◆ TEXT SECTION ◆
↓
# Feature Engineering-5 Assignment

# Q1. What is the difference between Ordinal Encoding and Label Encoding? Provide an example of when you might choose one over the other.

# Answer-1-Ordinal encoding and label encoding are both techniques used to convert categorical data into numerical format, but they differ in how they handle the encoding of the categorical variables.

# Ordinal Encoding:Ordinal encoding is a type of encoding that is used when the categorical data has an inherent order or ranking among the categories. In this method, each category is assigned a unique integer value based on its position or order. For instance, categories like 'low,' 'medium,' and 'high' might be encoded as 0, 1, and 2, respectively. Ordinal encoding implies a ranked relationship between categories.

# Label Encoding:Label encoding, on the other hand, is a more general technique used for converting categorical data into numerical form. It assigns a unique integer to each category without considering any inherent order or hierarchy. Each category is assigned a different integer without any ranking implication. For instance, categories like 'red,' 'green,' and 'blue' might be encoded as 0, 1, and 2, respectively.

# Example:Let's consider an example of a dataset containing the education level of individuals.

# Ordinal Encoding: Suppose the education levels are 'High School,' 'Associate's Degree,' 'Bachelor's Degree,' 'Master's Degree,' and 'Ph.D.' In this case, since there's a clear order among the education levels, you might choose to use ordinal encoding to represent these levels with integer values such as 0, 1, 2, 3, and 4, respectively, to maintain the hierarchy of education.

# Label Encoding: If you have a different categorical feature in the same dataset, such as 'Color' with categories 'Red,' 'Green,' and 'Blue,' and there is no inherent order among these colors, label encoding would be more appropriate. Each color category would be assigned a different integer without implying any ordinal relationship among them.

# Q2. Explain how Target Guided Ordinal Encoding works and provide an example of when you might use it in a machine learning project.

# Answer-2-Target Guided Ordinal Encoding is a method that combines the principles of ordinal encoding with the target variable's information to assign labels to categorical variables. It involves encoding categorical variables based on the target variable, ensuring that the encoding reflects the relationship between the categories and the target variable's impact.

# Here is how Target Guided Ordinal Encoding works:

# Calculate the Mean/Median/Another Aggregation by Category:For each category in the categorical variable, calculate the mean, median, or other relevant aggregation of the target variable. For instance, if predicting customer churn, calculate the average churn rate for each category of a feature (like customer type or service usage).
# Order the Categories Based on the Aggregated Values:Sort the categories based on their aggregated values in ascending or descending order. This indicates the relationship between the category and the target variable.
# Assign Ordinal Labels:Assign labels or ordinal values to the categories based on their order according to the aggregated values. The category with the highest average (or lowest, depending on the goal) would be assigned the highest label, and so on.
↑
◆ TASK REQUIREMENTS ◆
a – Using the encoding assignment, explain in one to three sentences why ordinal encoding is suggested for the education levels.
b – Answer these questions from the encoding assignment:
(i) Under ordinal encoding, what integers might 'low,' 'medium,' and 'high' receive?
(ii) What prediction problem is used to illustrate the aggregation step of Target Guided Ordinal Encoding?
(iii) In the step that assigns ordinal labels, which category receives the highest label?
The rows that follow have nothing to do with the tasks on the encoding assignment.

◆ EXTRACTED ENTRIES ◆
↓
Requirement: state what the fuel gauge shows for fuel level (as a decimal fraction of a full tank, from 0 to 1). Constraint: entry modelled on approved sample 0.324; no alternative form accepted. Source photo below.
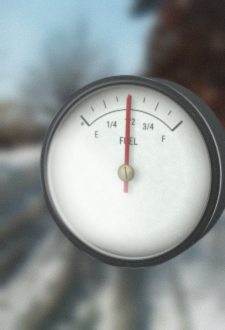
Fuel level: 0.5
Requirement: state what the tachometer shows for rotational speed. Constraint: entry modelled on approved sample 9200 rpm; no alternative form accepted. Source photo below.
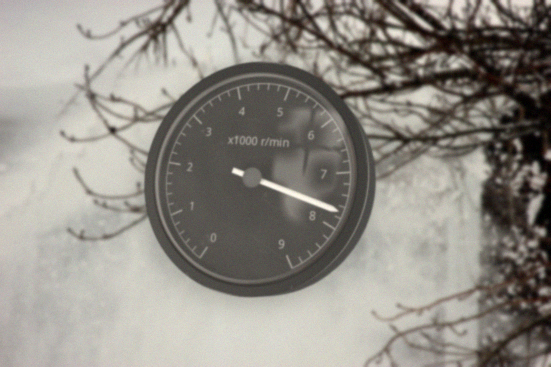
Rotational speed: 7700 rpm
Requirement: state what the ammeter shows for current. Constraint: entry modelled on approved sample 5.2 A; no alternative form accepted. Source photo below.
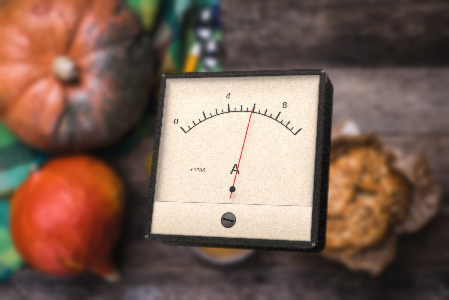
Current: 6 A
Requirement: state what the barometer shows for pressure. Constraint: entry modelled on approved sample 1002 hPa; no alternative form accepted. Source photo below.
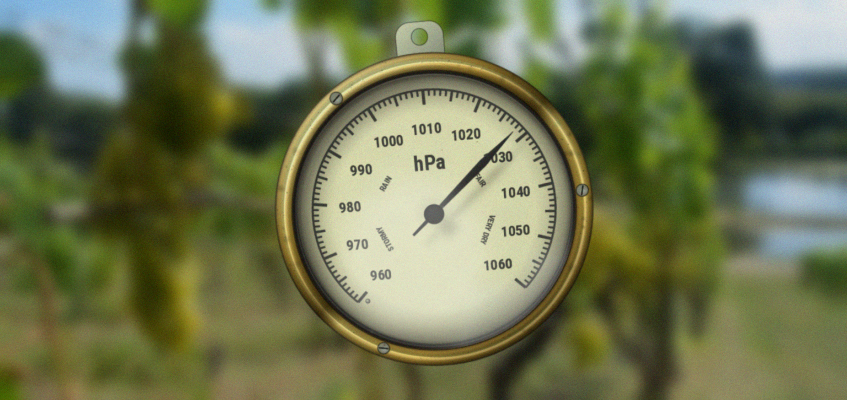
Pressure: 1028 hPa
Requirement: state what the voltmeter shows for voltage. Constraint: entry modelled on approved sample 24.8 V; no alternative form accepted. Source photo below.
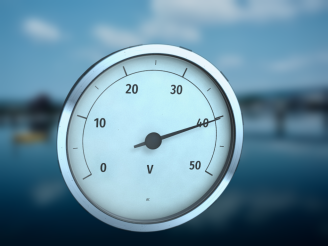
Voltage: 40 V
↑
↓
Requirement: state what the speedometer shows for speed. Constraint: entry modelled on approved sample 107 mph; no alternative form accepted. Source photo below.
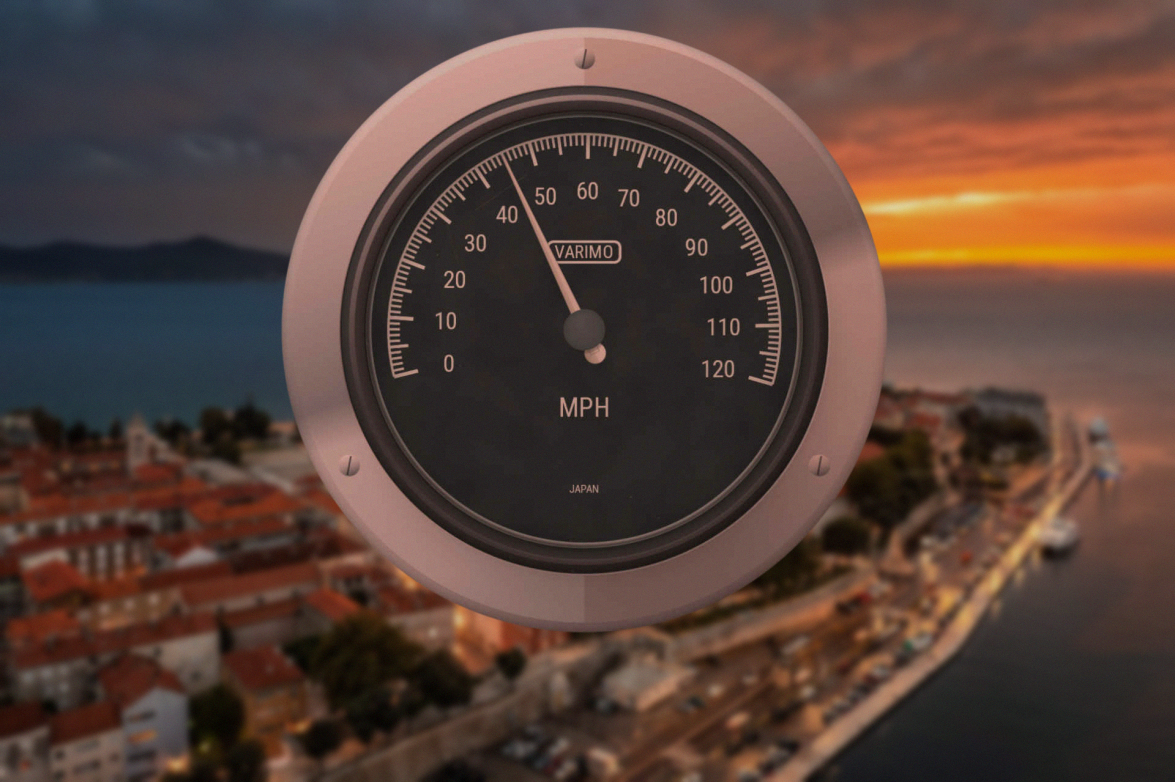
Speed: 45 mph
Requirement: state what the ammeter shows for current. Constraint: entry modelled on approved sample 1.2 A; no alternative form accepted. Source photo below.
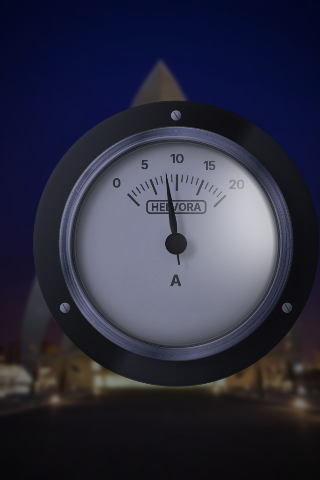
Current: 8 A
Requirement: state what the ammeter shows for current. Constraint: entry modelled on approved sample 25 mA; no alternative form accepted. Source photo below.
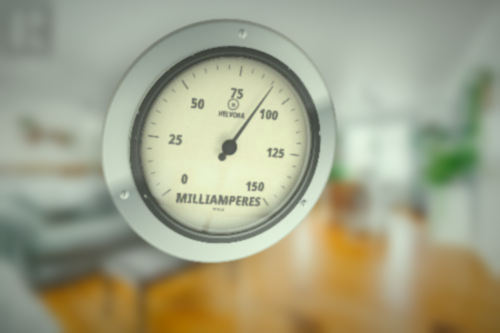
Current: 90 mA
↑
↓
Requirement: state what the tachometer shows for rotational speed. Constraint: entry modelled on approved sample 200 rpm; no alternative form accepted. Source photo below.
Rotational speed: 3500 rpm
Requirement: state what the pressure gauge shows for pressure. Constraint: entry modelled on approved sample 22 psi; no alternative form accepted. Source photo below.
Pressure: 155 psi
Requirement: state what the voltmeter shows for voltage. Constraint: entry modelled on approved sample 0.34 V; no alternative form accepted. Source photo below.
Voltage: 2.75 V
↑
◆ LIST OF SOLUTIONS ◆
a – There is a clear order among the education levels, from 'High School' up to 'Ph.D.' Ordinal encoding gives them integer values such as 0, 1, 2, 3 and 4, which maintains that hierarchy of education.

b –
(i) 0, 1 and 2, respectively.
(ii) Predicting customer churn.
(iii) The category with the highest average, or the lowest, depending on the goal.